Desde as 5h30 grupos de taxistas se reúnem em pelo menos quatro pontos na cidade -Copacabana, São Cristóvão, Ilha do Governador e Barra da Tijuca- e também em Niterói.
Os taxistas prometem parar a cidade.
Eles pretendem sair em carreata a partir das 7h até o aeroporto Santos Dumont, no centro do Rio, e depois seguirão para o prédio da prefeitura. O grupo, rompido com o sindicato da categoria, se mobilizou por meio do WhatsApp.
Segundo as rádios locais, a movimentação dos taxistas tem reflexo no trânsito da zona sul, nos acessos ao centro e na saída da zona norte. O trânsito ficou muito ruim na cidade durante a manhã.
Os taxistas pedem que a prefeitura proíba o aplicativo na cidade ou, pelo menos, pressione o judiciário para derrubar uma liminar da Justiça do Rio que permite a circulação de carros do Uber.
Uma fila de ao menos 100 carros percorreu a orla da praia de Copacabana, na zona sul.
Os taxistas, a maioria auxiliares -sem autonomia, portanto-, protestam com uma Kombi de som.
Eles reclamam da tarifa mais barata que o aplicativo cobra dos passageiros. Eles reclamam também que motoristas do Uber não pagam as taxas e impostos que incidem sobre os táxis. Um deles, por exemplo, é um seguro de responsabilidade civil obrigatório para o transporte de passageiros.
A manifestação ocorre de maneira pacifica. Uma pequena confusão, contudo, ocorreu quando um carro preto foi confundido com um Uber. Era, na verdade, o carro de um policial civil, que mostrou carteira funcional quando os motoristas se aglomeraram em torno do carro.

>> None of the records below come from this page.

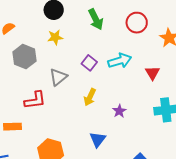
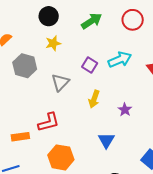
green arrow: (96, 19) -> (92, 21), turned -90
red L-shape: (35, 100) -> (49, 122), moved

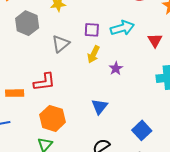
purple square: (90, 65) -> (92, 30), turned -35
yellow arrow: (94, 99) -> (94, 54), moved
purple star: (125, 110) -> (116, 68), moved

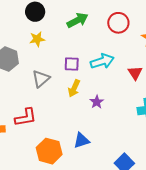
blue triangle: (100, 107) -> (81, 140), turned 36
orange hexagon: (53, 118) -> (49, 151), moved

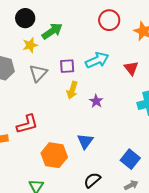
green arrow: (77, 20) -> (52, 31), moved
gray triangle: (41, 79) -> (38, 73), moved
blue triangle: (81, 140) -> (85, 141), turned -30

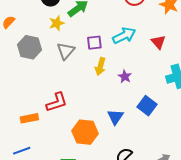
blue square: (130, 159) -> (147, 106), moved

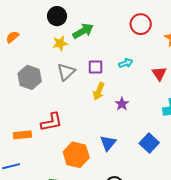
cyan arrow: (124, 35) -> (126, 63), size x0.6
gray hexagon: (30, 47) -> (30, 77), moved
blue square: (147, 106) -> (149, 143), moved

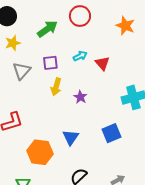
red circle: (141, 24) -> (80, 16), moved
green arrow: (83, 31) -> (47, 29), moved
red triangle: (159, 74) -> (102, 63), moved
blue square: (149, 143) -> (111, 133), turned 30

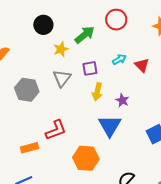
yellow star: (13, 43) -> (61, 49), moved
blue triangle: (71, 137) -> (110, 126), moved, size x1.4

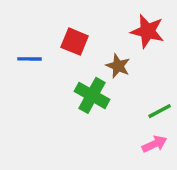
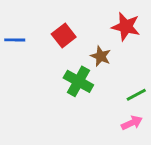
red square: (75, 42) -> (64, 35), turned 30
blue line: (30, 59) -> (15, 40), moved

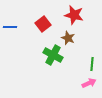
red star: (126, 27) -> (74, 15), moved
green line: (136, 95) -> (92, 64), turned -56

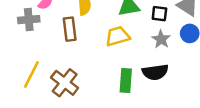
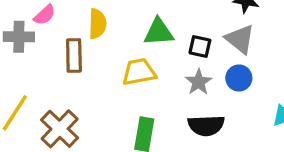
black semicircle: (155, 72) -> (206, 125), moved

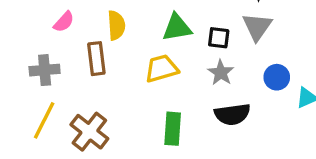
gray cross: (19, 37) -> (45, 70), moved
gray triangle: (240, 39) -> (257, 27), turned 32
blue circle: (239, 78) -> (277, 77), moved

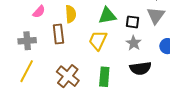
yellow trapezoid: (162, 68) -> (98, 40), turned -50
brown cross: (89, 132) -> (68, 76), moved

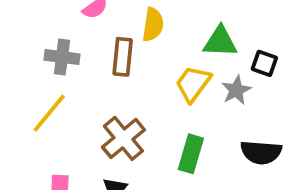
gray star: (134, 43) -> (236, 90), moved

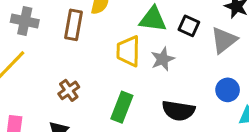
black square: (264, 63) -> (189, 26), moved
yellow trapezoid: (193, 84) -> (128, 51), turned -40
brown cross: (123, 138) -> (69, 90), size x0.6

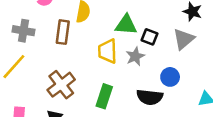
black square: (189, 26) -> (149, 37), moved
brown cross: (69, 90) -> (61, 85), size x1.6
blue circle: (228, 90) -> (170, 77), moved

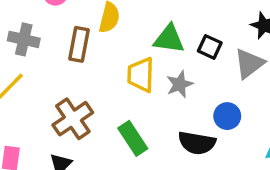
black square: (149, 37) -> (210, 47), moved
green rectangle: (104, 96) -> (133, 138), turned -55

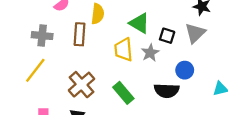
green triangle: (169, 39) -> (139, 23), turned 30
black square: (210, 47) -> (167, 36), moved

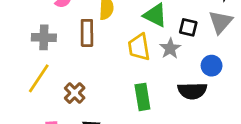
brown cross: (82, 85) -> (75, 93), moved, size x0.7
green rectangle: (123, 93) -> (142, 97), turned 35

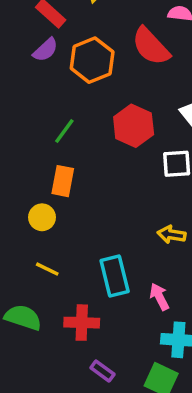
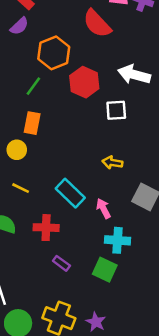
orange hexagon: (92, 60) -> (54, 53), moved
cyan rectangle: (115, 276) -> (70, 193), turned -32

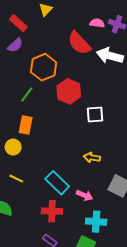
white arrow: (134, 75) -> (110, 56), moved
pink arrow: (103, 208) -> (85, 195), turned 140
red cross: (46, 228) -> (52, 211), moved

"O movimento começou na Semana Santa, quando registramos queda de 70% no movimento. Estamos perdendo clientes para motoristas piratas", disse Raphael Guedes, integrante do movimento, taxista há 18 anos.
No carro de som, um manifestante fez uma crítica à sociedade que protesta contra a corrupção no Brasil, mas usa o aplicativo.
"Não adianta bater panela contra a corrupção e usar carro pirata", disse.
Guedes questiona a não distribuição de novas autonomias pela prefeitura. "Se tem mercado para 10 mil Ubers porque não distribui novas autonomias. Cerca de 90% dos motoristas de táxis no Rio são auxiliares. Por que não distribui novas autonomias?", disse.
Os taxistas que têm autonomia têm o direito de alugar seus carros a motoristas auxiliares que pagam uma média de R$ 200 pela diária para prestar o serviço. Estima-se que existam em torno de 30 mil táxis no Rio.
"Se a sociedade quer um novo sistema de transporte, que ele seja discutido e regularizado", disse o taxista André Luis Silva.